Items listed in a dataset:
================
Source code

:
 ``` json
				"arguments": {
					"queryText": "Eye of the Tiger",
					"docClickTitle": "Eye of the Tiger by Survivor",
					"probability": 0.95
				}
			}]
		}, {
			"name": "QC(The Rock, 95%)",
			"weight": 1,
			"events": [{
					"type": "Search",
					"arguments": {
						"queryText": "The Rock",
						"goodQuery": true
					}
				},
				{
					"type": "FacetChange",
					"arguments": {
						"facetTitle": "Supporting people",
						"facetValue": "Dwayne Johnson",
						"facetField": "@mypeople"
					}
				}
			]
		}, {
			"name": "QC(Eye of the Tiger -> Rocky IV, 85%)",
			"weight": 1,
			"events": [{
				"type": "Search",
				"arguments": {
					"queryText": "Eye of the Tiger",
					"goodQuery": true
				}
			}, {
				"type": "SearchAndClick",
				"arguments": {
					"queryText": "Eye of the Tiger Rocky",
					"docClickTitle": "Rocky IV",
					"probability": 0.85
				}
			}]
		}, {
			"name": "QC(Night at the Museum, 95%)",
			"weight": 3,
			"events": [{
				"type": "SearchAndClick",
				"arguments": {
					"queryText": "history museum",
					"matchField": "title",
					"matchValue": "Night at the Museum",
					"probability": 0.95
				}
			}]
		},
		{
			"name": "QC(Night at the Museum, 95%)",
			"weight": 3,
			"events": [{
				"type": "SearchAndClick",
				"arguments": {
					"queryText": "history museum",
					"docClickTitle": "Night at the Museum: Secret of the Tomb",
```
================
- [Work task]: Would you give the number of lines of the data that include the string "docClickTitle"? Nothing else is wanted.

- [Exercise output]: 3